Start of PAGE EXTRACT
Even if approximately 90% of customers belongs to the Local Market Customers, their total volume of transaction takes up 72% of entire transaction volumes.
Even though there is not much change of ordering pattern between CO2 customer and Non CO2 customer in 2023 and 2024, median volume per order has increased by over 10% in 2024 compared to 2023 for C02 customer.
SALES REP (sales representatives) remains in 75% of order type for 2 years transactions, followed by OTHERS, and MYCOKE360 (Digital Ordering Platform), which indicates that personal interaction is still significant to maintain the sales.
In terms of order volume percentage per year, Goods channel increase by 2% points from 2023 to 2024.
BULK TRADES and DINING takes over 50% of entire transaction volume in both 2023 and 2024.
14,742 customers experienced a decline in order volume, including some high-volume customers moving to medium or low volume. Growth segment: Certain customers moved from low to high volume, indicating rising demand and potential need for priority servicing.
Some customers crossed above or below the 400-gallon threshold, affecting route efficiency and delivery planning. Net Impact: Helps assess whether SCCU should expand direct delivery routes or refine ARTM logistics.
Increased order frequency suggests growth potential, while decreased frequency may signal churn risk.
End of PAGE EXTRACT
Start of AVAILABLE DATA
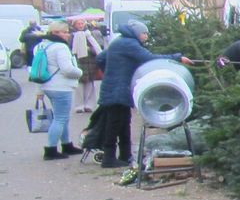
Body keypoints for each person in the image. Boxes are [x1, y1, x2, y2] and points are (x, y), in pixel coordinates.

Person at [95, 20, 192, 169]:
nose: (146, 36)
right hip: (118, 90)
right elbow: (149, 58)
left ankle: (125, 155)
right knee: (115, 124)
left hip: (114, 87)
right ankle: (109, 159)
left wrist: (111, 71)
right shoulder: (129, 44)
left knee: (123, 122)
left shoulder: (119, 42)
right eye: (144, 33)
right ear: (136, 33)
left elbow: (100, 58)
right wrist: (177, 57)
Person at [34, 21, 83, 160]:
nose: (68, 35)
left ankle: (67, 145)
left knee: (62, 117)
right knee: (60, 119)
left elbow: (38, 68)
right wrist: (80, 72)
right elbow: (67, 69)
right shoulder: (60, 47)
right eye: (65, 32)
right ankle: (51, 149)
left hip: (47, 85)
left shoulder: (40, 45)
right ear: (55, 32)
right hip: (61, 87)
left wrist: (39, 91)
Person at [70, 18, 103, 112]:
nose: (80, 25)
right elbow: (69, 48)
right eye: (78, 23)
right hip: (78, 61)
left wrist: (89, 49)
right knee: (79, 84)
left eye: (82, 23)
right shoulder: (72, 35)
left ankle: (89, 105)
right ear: (74, 25)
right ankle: (79, 106)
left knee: (90, 84)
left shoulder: (90, 34)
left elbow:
End of AVAILABLE DATA
ACTIVITY 1: From the customer order analysis, quote everything from "Some customers crossed" down to "signal churn risk.".
ACTIVITY 2: Render this sentence from the customer order analysis into Spanish: "Increased order frequency suggests growth potential, while decreased frequency may signal churn risk."
ACTIVITY 3: According to the customer order analysis, how many customers experienced a decline in order volume?

REPLY 1:
Some customers crossed above or below the 400-gallon threshold, affecting route efficiency and delivery planning. Net Impact: Helps assess whether SCCU should expand direct delivery routes or refine ARTM logistics.
Increased order frequency suggests growth potential, while decreased frequency may signal churn risk.

REPLY 2: El aumento de la frecuencia de pedidos sugiere un potencial de crecimiento, mientras que una disminución de la frecuencia puede indicar un riesgo de abandono.

REPLY 3: 14,742 customers.